## Material to process
━━━━━━
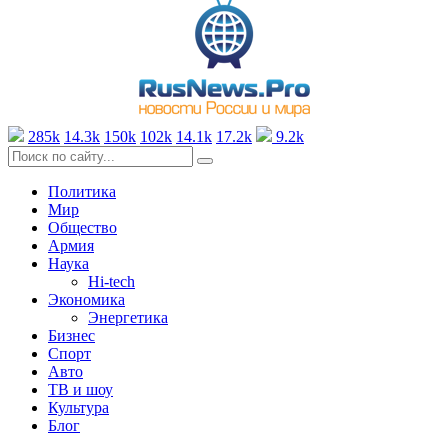
285k
14.3k
150k
102k
14.1k
17.2k
9.2k
Политика
Мир
Общество
Армия
Наука
Hi-tech
Экономика
Энергетика
Бизнес
Спорт
Авто
ТВ и шоу
Культура
Блог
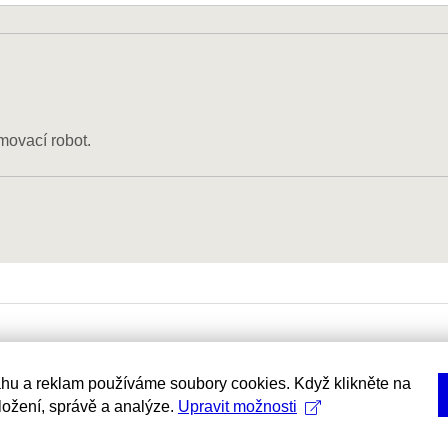
movací robot.
hu a reklam používáme soubory cookies. Když klikněte na
uložení, správě a analýze.
Upravit možnosti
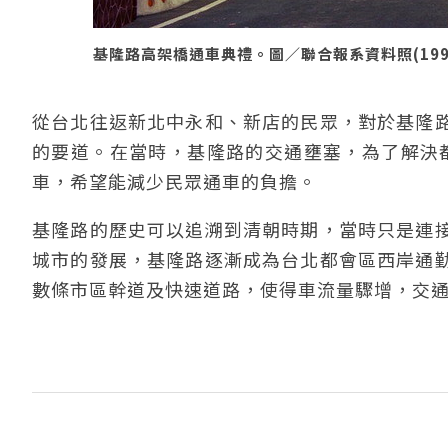
基隆路高架橋通車典禮。圖／聯合報系資料照(1994/
從台北往返新北中永和、新店的民眾，對於基隆
的要道。在當時，基隆路的交通壅塞，為了解決都
車，希望能減少民眾通車的負擔。
基隆路的歷史可以追溯到清朝時期，當時只是連
城市的發展，基隆路逐漸成為台北都會區西岸通
數條市區幹道及快速道路，使得車流量驟增，交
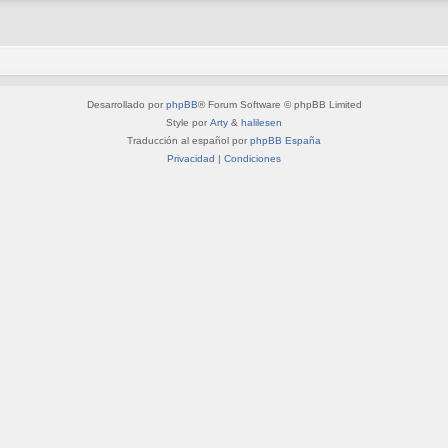
Desarrollado por
phpBB
® Forum Software © phpBB Limited
Style por
Arty
&
halilesen
Traducción al español por
phpBB España
Privacidad
|
Condiciones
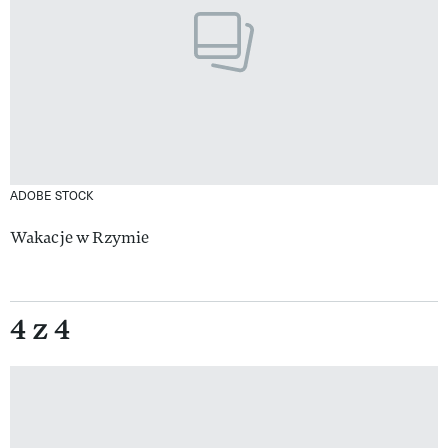
ADOBE STOCK
Wakacje w Rzymie
4 z 4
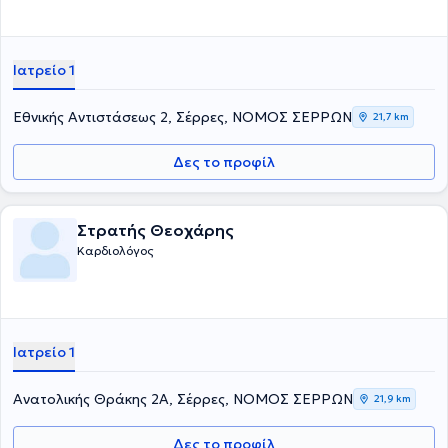
Ιατρείο 1
Εθνικής Αντιστάσεως 2, Σέρρες, ΝΟΜΟΣ ΣΕΡΡΩΝ
21,7 km
Δες το προφίλ
Στρατής Θεοχάρης
Καρδιολόγος
Ιατρείο 1
Ανατολικής Θράκης 2Α, Σέρρες, ΝΟΜΟΣ ΣΕΡΡΩΝ
21,9 km
Δες το προφίλ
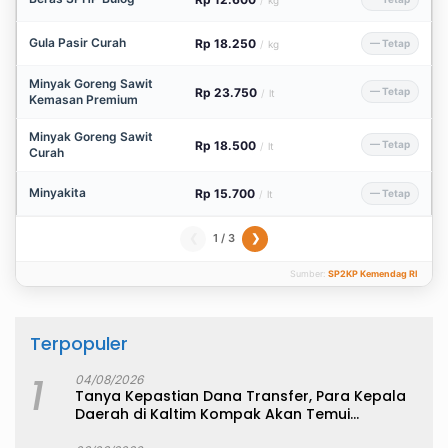
Gula Pasir Curah
Rp 18.250
— Tetap
/
kg
Minyak Goreng Sawit
Rp 23.750
— Tetap
/
lt
Kemasan Premium
Minyak Goreng Sawit
Rp 18.500
— Tetap
/
lt
Curah
Minyakita
Rp 15.700
— Tetap
/
lt
1 / 3
❮
❯
Sumber:
SP2KP Kemendag RI
Terpopuler
1
04/08/2026
Tanya Kepastian Dana Transfer, Para Kepala
Daerah di Kaltim Kompak Akan Temui
Kemenkeu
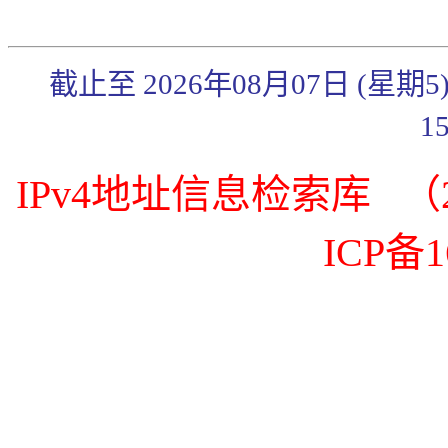
截止至 2026年08月07日 (星期
1
IPv4地址信息检索库 （20
ICP备1
《传奇3》武官系统简
《传奇3》秋日炼体礼
包来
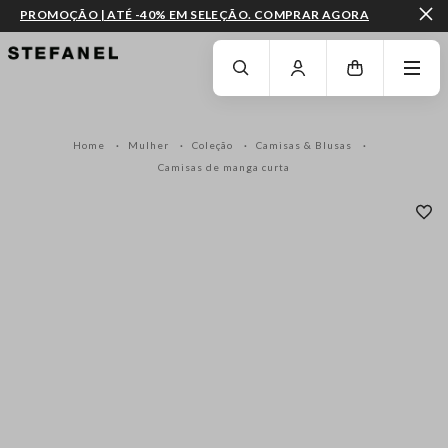
PROMOÇÃO | ATÉ -40% EM SELEÇÃO. COMPRAR AGORA
IR PARA O CONTEÚDO PRINCIPAL
DESÇA ATÉ AO FIM DA PÁGINA
Home
Mulher
Coleção
Camisas & Blusas
Camisas de manga curta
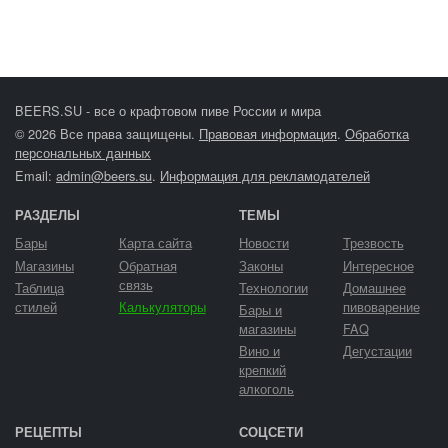
BEERS.SU - все о крафтовом пиве России и мира
© 2026 Все права защищены.
Правовая информация
.
Обработка
персональных данных
Email:
admin@beers.su
.
Информация для рекламодателей
РАЗДЕЛЫ
ТЕМЫ
Бары
Карта сайта
Новости
Трезвость
Магазины
Обратная
Законы
Интересное
связь
Таблица
Технологии
Домашнее
стилей
Калькуляторы
пивоварение
Бары и
магазины
FAQ
Вино и
Дегустации
крепкий
алкоголь
РЕЦЕПТЫ
СОЦСЕТИ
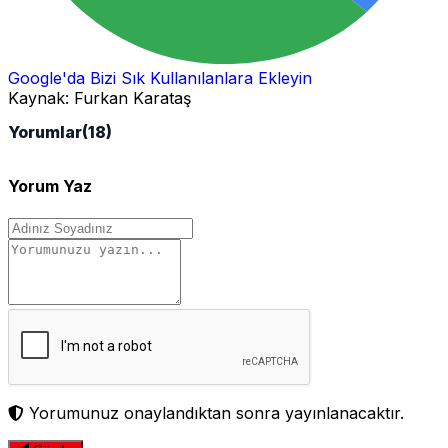
Google'da Bizi Sık Kullanılanlara Ekleyin
Kaynak:
Furkan Karataş
Yorumlar
(18)
Yorum Yaz
Yorumunuz onaylandıktan sonra yayınlanacaktır.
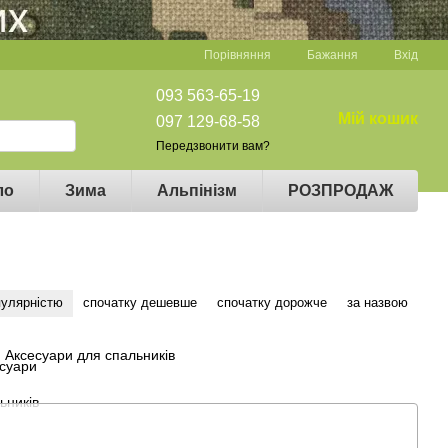
Порівняння
Бажання
Вхід
093 563-65-19
Мій кошик
097 129-68-58
Передзвонити вам?
ло
Зима
Альпінізм
РОЗПРОДАЖ
пулярністю
спочатку дешевше
спочатку дорожче
за назвою
Аксесуари для спальників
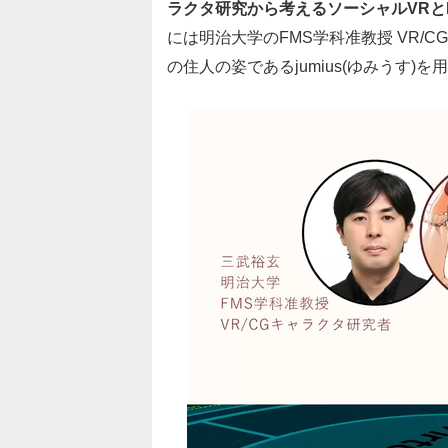
ラクタ研究から考えるソーシャルVRと
には明治大学のFMS学科准教授 VR/
の住人の姿であるjumius(ゆみうす)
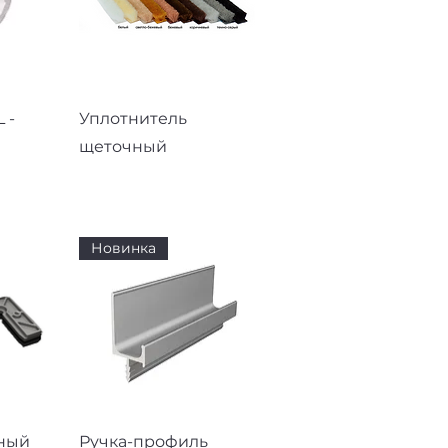
смотр
Быстрый просмотр
 -
Уплотнитель
щеточный
Новинка
смотр
Быстрый просмотр
ный
Ручка-профиль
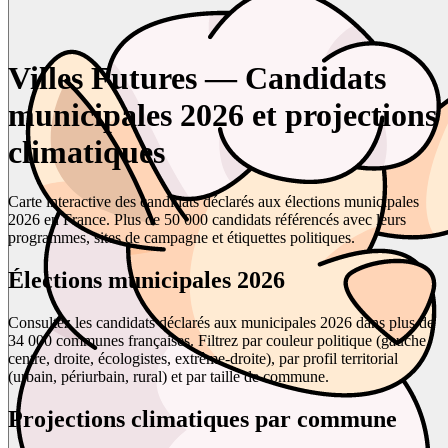
Villes Futures — Candidats
municipales 2026 et projections
climatiques
Carte interactive des candidats déclarés aux élections municipales
2026 en France. Plus de 50 000 candidats référencés avec leurs
programmes, sites de campagne et étiquettes politiques.
Élections municipales 2026
Consultez les candidats déclarés aux municipales 2026 dans plus de
34 000 communes françaises. Filtrez par couleur politique (gauche,
centre, droite, écologistes, extrême-droite), par profil territorial
(urbain, périurbain, rural) et par taille de commune.
Projections climatiques par commune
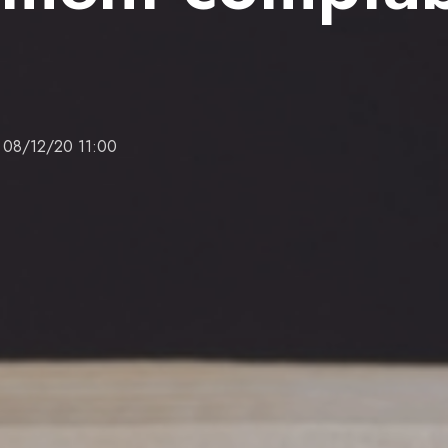
08/12/20 11:00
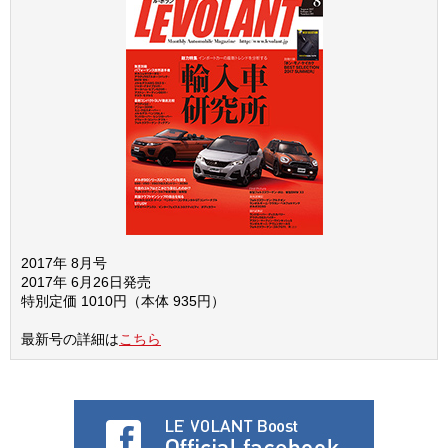
2017年 8月号
2017年 6月26日発売
特別定価 1010円（本体 935円）
最新号の詳細は
こちら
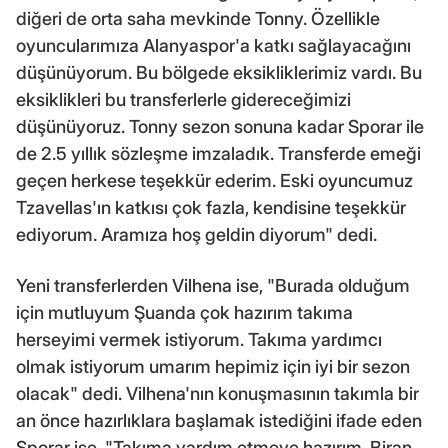
diğeri de orta saha mevkinde Tonny. Özellikle
oyuncularımıza Alanyaspor'a katkı sağlayacağını
düşünüyorum. Bu bölgede eksikliklerimiz vardı. Bu
eksiklikleri bu transferlerle gidereceğimizi
düşünüyoruz. Tonny sezon sonuna kadar Sporar ile
de 2.5 yıllık sözleşme imzaladık. Transferde emeği
geçen herkese teşekkür ederim. Eski oyuncumuz
Tzavellas'ın katkısı çok fazla, kendisine teşekkür
ediyorum. Aramıza hoş geldin diyorum" dedi.
Yeni transferlerden Vilhena ise, "Burada olduğum
için mutluyum Şuanda çok hazırım takıma
herseyimi vermek istiyorum. Takıma yardımcı
olmak istiyorum umarım hepimiz için iyi bir sezon
olacak" dedi. Vilhena'nın konuşmasının takımla bir
an önce hazırlıklara başlamak istediğini ifade eden
Sporar ise, "Takıma yardım etmeye hazırım. Biran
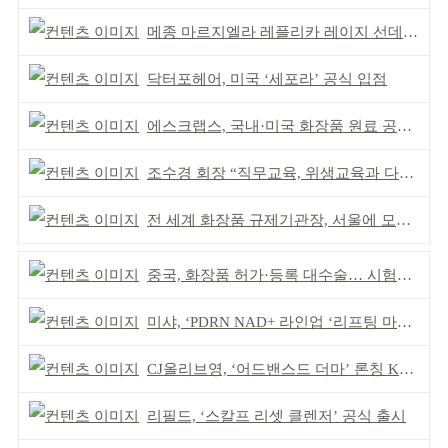
메종 마르지엘라 레플리카 레이지 선데이 모닝 디퓨저
닥터포헤어, 미국 ‘세포라’ 공식 입점
에스크랩스, 국내·미국 화장품 원료 공식 등재
조수경 회장 “직무교육, 위생교육과 다르다”
전 세계 화장품 규제기관장, 서울에 모인다
중국, 화장품 허가·등록 대수술… 시험자료 공용 허용
미샤, ‘PDRN NAD+ 라인업 ‘리프팅 마스크’ 출시
CJ올리브영, ‘어드밴스드 더마’ 론칭 K더마 육성 박차
리필드, ‘스칼프 리셋 클렌저’ 공식 출시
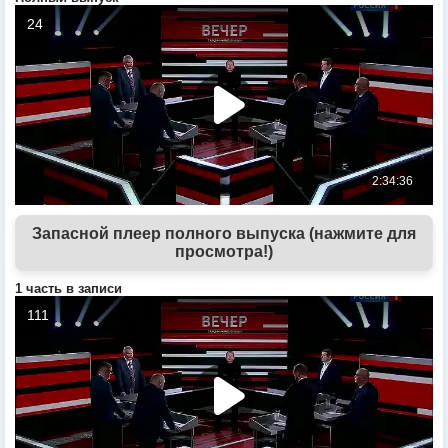
Запасной плеер полного выпуска (нажмите для
просмотра!)
1 часть в записи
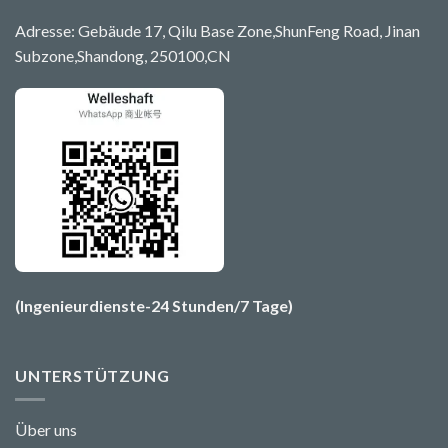
Adresse: Gebäude 17, Qilu Base Zone,ShunFeng Road, Jinan
Subzone,Shandong, 250100,CN
(Ingenieurdienste-24 Stunden/7 Tage)
UNTERSTÜTZUNG
Über uns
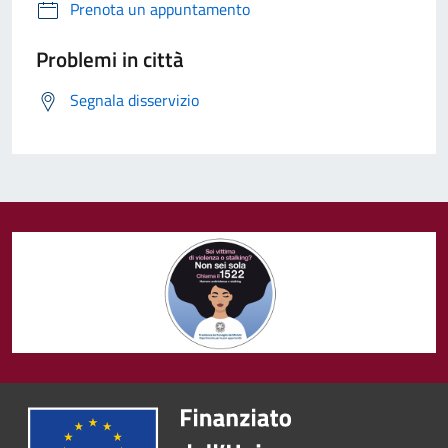
Prenota un appuntamento
Problemi in città
Segnala disservizio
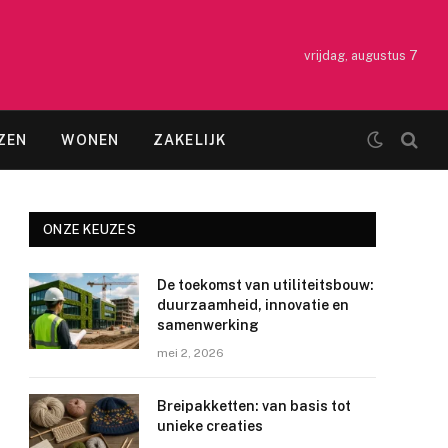
vrijdag, augustus 7
ZEN
WONEN
ZAKELIJK
ONZE KEUZES
De toekomst van utiliteitsbouw:
duurzaamheid, innovatie en
samenwerking
mei 2, 2026
Breipakketten: van basis tot
unieke creaties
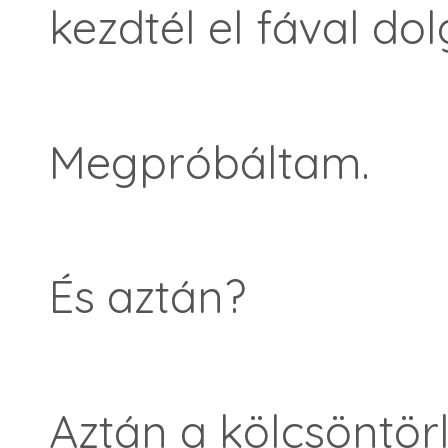
kezdtél el fával do
Megpróbáltam.
És aztán?
Aztán a kölcsöntör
━━━━━━
## Instruction
For each line in the data that contains the string "için", give a copy of that line.

## Response area
için mutluyum Şuanda çok hazırım takıma
olmak istiyorum umarım hepimiz için iyi bir sezon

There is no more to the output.